= Land use regression model =

Pollution analysis algorithm

A land use regression model (LUR model) is an algorithm often used for analyzing pollution, particularly in densely populated areas.

The model is based on predictable pollution patterns to estimate concentrations in a particular area. This requires some linkage to the environmental characteristics of the area, especially characteristics that influence pollutant emission intensity and dispersion efficiency. LUR modeling is a useful approach for screening studies and can substitute for dispersion models given insufficient input data or dispersion models.

Multiple regression equations are used to describe the relationship between sample locations and environmental variables, often relying on geographic information systems (GIS) to collect measurements. This results in an equation that can predict pollution concentrations at unmeasured locations based on data for the predictor variables in specific locations. A raster graphic image of the area is generated and intersected with area-level population data to formulate the exposure distribution.

==Application examples==
===Health impact assessments===
LUR models were originally developed to assess the exposure resulting from air pollution as a result of vehicular traffic, but they have since been expanded to cover air pollution epidemiology. The EPA has an ongoing grant for these types of assessments, where they collect hourly updates across three major U.S. cities to study how pollution concentrations change over time and track health effects reported by those who live there.

==== Liaoning Province, China ====
A study incorporating annual satellite aerosol optical depth (AOD) observations and five specific canyon indicators (building height, coverage ratio, shape coefficient, floor-area ration, and skyscraper-building ratio) was used to successfully enhance the LUR's modeling accuracy. The area picked for this study had been affected by rapid urbanization which resulted in serious environmental atmospheric pollution and measured a few key pollutants, in particular (PM_{2.5}, PM_{10}, SO_{2}, NO_{2}, NO_{x}, CO, and O_{3}).

==== Ontario, Canada ====
LUR was used to predict the concentration of benzene, toluene, ethylbenzene, m/p-xylene, and o-xylene (BTEX) concentrations in Ontario. 39 locations were monitored for 2 weeks to support LUR models to have predictor variables and best estimate BTEX concentrations.

==== Gothenburg, Sweden ====
A 20-year study examined urban pollution in Gothenburg (an urban area in Sweden) about the NO_{2} concentration. The results were accurate in the effects of altitude and traffic intensity on pollution in a certain region. The model was used to estimate outdoor concentrations in urban areas, but not accurate in less populated regions, such as islands or rural areas.

==Further development==
LUR can be expanded to encapsulate less studied areas with similar characteristics.

=== Mobile monitoring ===
Mobile monitoring is an alternative to traditional fixed-site measuring systems. Mobile monitoring enables good spatial coverage even with few monitoring devices.

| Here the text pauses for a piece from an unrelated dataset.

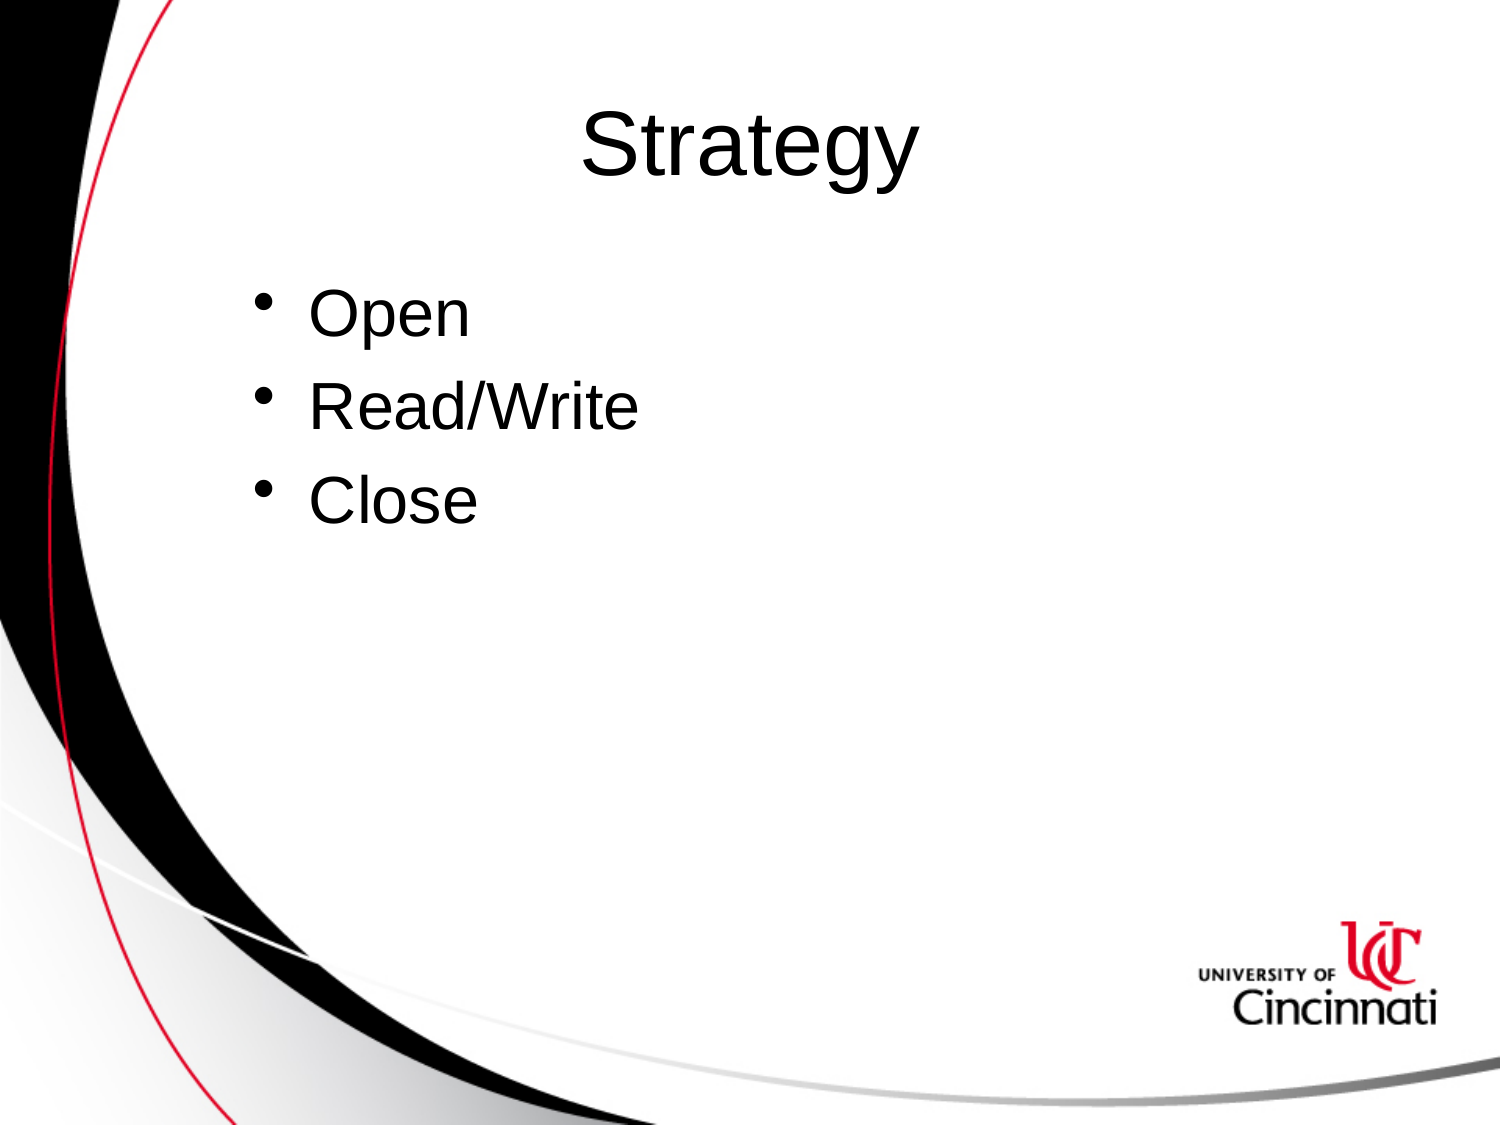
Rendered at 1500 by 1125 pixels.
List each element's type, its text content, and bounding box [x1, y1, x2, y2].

Mobile monitoring enables investigations given monetary constraints.

=== Additional prediction variables ===
Adding prediction variables can increase the accuracy and/or explanatory power of LUR models. Examples include holidays traffic variants and seasonal meteorological variations.

=== Geographically weighted models ===
The incorporation of Geographically Weighted Regression (GWR) into LURs involves applying a spatial weighting function to the spatial coordinates that divide a study area into various local neighborhoods. This can reduce the effects of spatial non-stationarity, a defect that occurs when variables form inconsistent relationships over large areas, misrepresenting data points as unchanging.

==Alternatives==
Alternatives to LUR include kriging, atmospheric dispersion modeling and Bayesian Maximum Entropy modeling.